If it was possible, I know some people who would prefer their morning caffeine by IV! Is it best to get that cup o’ joe as your alarm goes off or is there a better, healthier way?
An article in the National Post says you’re better off drinking your bionic fuel at specific times of the day. In working with your internal sleep/wake clock (called the circadian rhythm), you’re better off drinking coffee between 9:30 and 11:30 a.m., and 1:30 and 5:00 p.m. These are the times when your ‘alert’ hormone (called cortisol) is at its lowest. Your cortisol levels are at their highest between 8:00 and 9:00 a.m., 12:00 and 1:00 p.m., and 5:30 and 6:30 p.m.
Cortisol, the alert hormone, is something that our bodies make naturally.
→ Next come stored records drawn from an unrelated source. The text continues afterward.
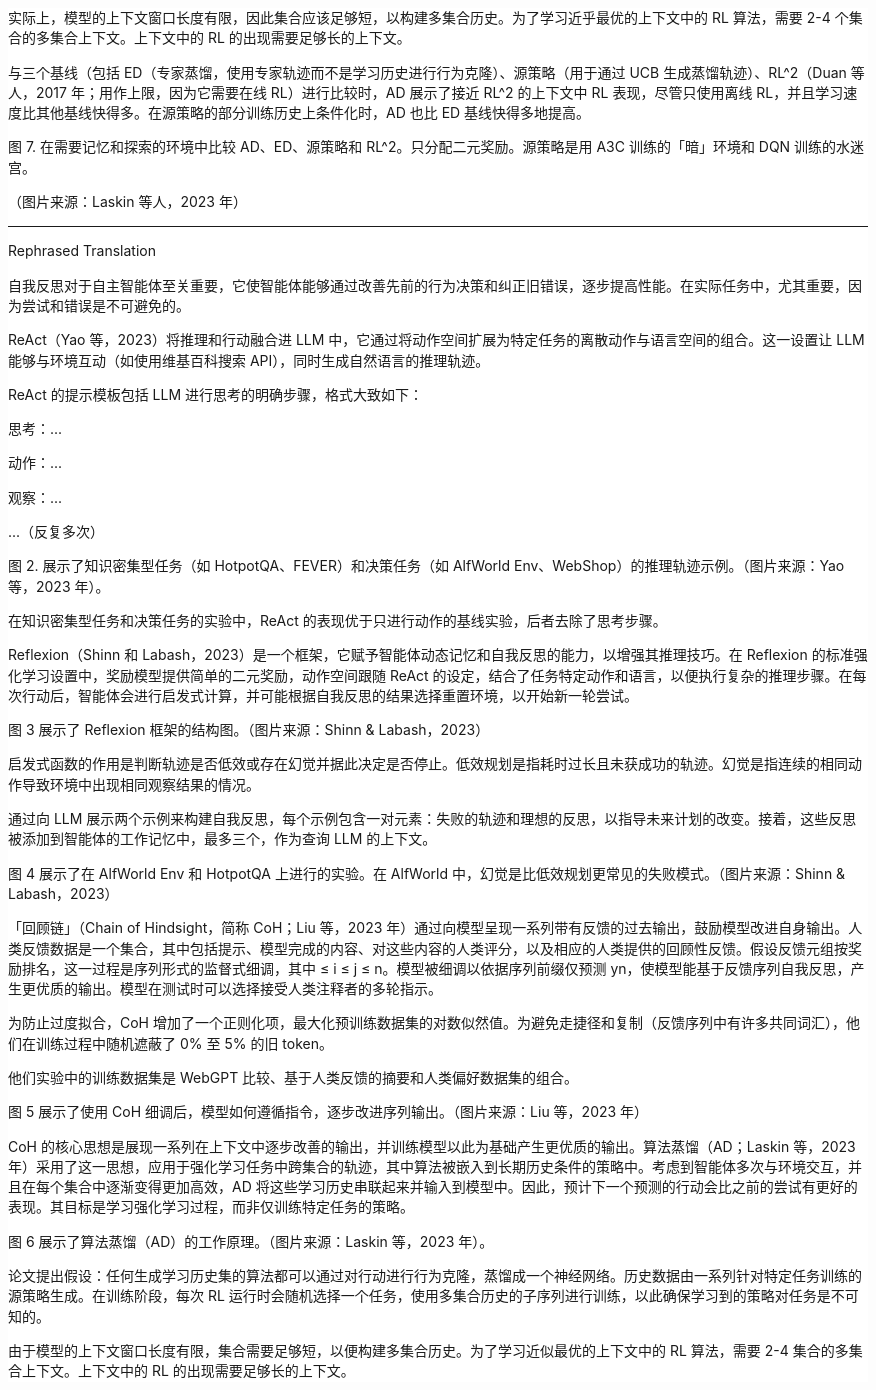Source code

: 实际上，模型的上下文窗口长度有限，因此集合应该足够短，以构建多集合历史。为了学习近乎最优的上下文中的 RL 算法，需要 2-4 个集合的多集合上下文。上下文中的 RL 的出现需要足够长的上下文。

与三个基线（包括 ED（专家蒸馏，使用专家轨迹而不是学习历史进行行为克隆）、源策略（用于通过 UCB 生成蒸馏轨迹）、RL^2（Duan 等人，2017 年；用作上限，因为它需要在线 RL）进行比较时，AD 展示了接近 RL^2 的上下文中 RL 表现，尽管只使用离线 RL，并且学习速度比其他基线快得多。在源策略的部分训练历史上条件化时，AD 也比 ED 基线快得多地提高。

图 7. 在需要记忆和探索的环境中比较 AD、ED、源策略和 RL^2。只分配二元奖励。源策略是用 A3C 训练的「暗」环境和 DQN 训练的水迷宫。

（图片来源：Laskin 等人，2023 年）

---

Rephrased Translation

自我反思对于自主智能体至关重要，它使智能体能够通过改善先前的行为决策和纠正旧错误，逐步提高性能。在实际任务中，尤其重要，因为尝试和错误是不可避免的。

ReAct（Yao 等，2023）将推理和行动融合进 LLM 中，它通过将动作空间扩展为特定任务的离散动作与语言空间的组合。这一设置让 LLM 能够与环境互动（如使用维基百科搜索 API），同时生成自然语言的推理轨迹。

ReAct 的提示模板包括 LLM 进行思考的明确步骤，格式大致如下：

思考：...

动作：...

观察：...

...（反复多次）

图 2. 展示了知识密集型任务（如 HotpotQA、FEVER）和决策任务（如 AlfWorld Env、WebShop）的推理轨迹示例。（图片来源：Yao 等，2023 年）。

在知识密集型任务和决策任务的实验中，ReAct 的表现优于只进行动作的基线实验，后者去除了思考步骤。

Reflexion（Shinn 和 Labash，2023）是一个框架，它赋予智能体动态记忆和自我反思的能力，以增强其推理技巧。在 Reflexion 的标准强化学习设置中，奖励模型提供简单的二元奖励，动作空间跟随 ReAct 的设定，结合了任务特定动作和语言，以便执行复杂的推理步骤。在每次行动后，智能体会进行启发式计算，并可能根据自我反思的结果选择重置环境，以开始新一轮尝试。

图 3 展示了 Reflexion 框架的结构图。（图片来源：Shinn & Labash，2023）

启发式函数的作用是判断轨迹是否低效或存在幻觉并据此决定是否停止。低效规划是指耗时过长且未获成功的轨迹。幻觉是指连续的相同动作导致环境中出现相同观察结果的情况。

通过向 LLM 展示两个示例来构建自我反思，每个示例包含一对元素：失败的轨迹和理想的反思，以指导未来计划的改变。接着，这些反思被添加到智能体的工作记忆中，最多三个，作为查询 LLM 的上下文。

图 4 展示了在 AlfWorld Env 和 HotpotQA 上进行的实验。在 AlfWorld 中，幻觉是比低效规划更常见的失败模式。（图片来源：Shinn & Labash，2023）

「回顾链」（Chain of Hindsight，简称 CoH；Liu 等，2023 年）通过向模型呈现一系列带有反馈的过去输出，鼓励模型改进自身输出。人类反馈数据是一个集合，其中包括提示、模型完成的内容、对这些内容的人类评分，以及相应的人类提供的回顾性反馈。假设反馈元组按奖励排名，这一过程是序列形式的监督式细调，其中 ≤ i ≤ j ≤ n。模型被细调以依据序列前缀仅预测 yn，使模型能基于反馈序列自我反思，产生更优质的输出。模型在测试时可以选择接受人类注释者的多轮指示。

为防止过度拟合，CoH 增加了一个正则化项，最大化预训练数据集的对数似然值。为避免走捷径和复制（反馈序列中有许多共同词汇），他们在训练过程中随机遮蔽了 0% 至 5% 的旧 token。

他们实验中的训练数据集是 WebGPT 比较、基于人类反馈的摘要和人类偏好数据集的组合。

图 5 展示了使用 CoH 细调后，模型如何遵循指令，逐步改进序列输出。（图片来源：Liu 等，2023 年）

CoH 的核心思想是展现一系列在上下文中逐步改善的输出，并训练模型以此为基础产生更优质的输出。算法蒸馏（AD；Laskin 等，2023 年）采用了这一思想，应用于强化学习任务中跨集合的轨迹，其中算法被嵌入到长期历史条件的策略中。考虑到智能体多次与环境交互，并且在每个集合中逐渐变得更加高效，AD 将这些学习历史串联起来并输入到模型中。因此，预计下一个预测的行动会比之前的尝试有更好的表现。其目标是学习强化学习过程，而非仅训练特定任务的策略。

图 6 展示了算法蒸馏（AD）的工作原理。（图片来源：Laskin 等，2023 年）。

论文提出假设：任何生成学习历史集的算法都可以通过对行动进行行为克隆，蒸馏成一个神经网络。历史数据由一系列针对特定任务训练的源策略生成。在训练阶段，每次 RL 运行时会随机选择一个任务，使用多集合历史的子序列进行训练，以此确保学习到的策略对任务是不可知的。

由于模型的上下文窗口长度有限，集合需要足够短，以便构建多集合历史。为了学习近似最优的上下文中的 RL 算法，需要 2-4 集合的多集合上下文。上下文中的 RL 的出现需要足够长的上下文。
The National Post article suggests that if you have your caffeine hit during the high times, your body can slow down its own production, so it’ll take an extra large bucket of espresso to give you the boost that you’re looking for.
Caffeine can also disrupt your sleep up to six hours after consuming it, so drinking it later in the day may not be the best idea.
Another story about coffee recently reported in Bloomberg says that a chemical found in coffee, acrylamide, is a “probable human carcinogen”. In the state of California, there needs to be a warning displayed for consumers. According to the World Health Organization, acrylamide is a byproduct of roasting coffee beans and can be found in high levels in brewed coffee. Acrylamide is also found in other foods like toast and prune juice. Some feel this warning is misleading, so we will see how this one plays out!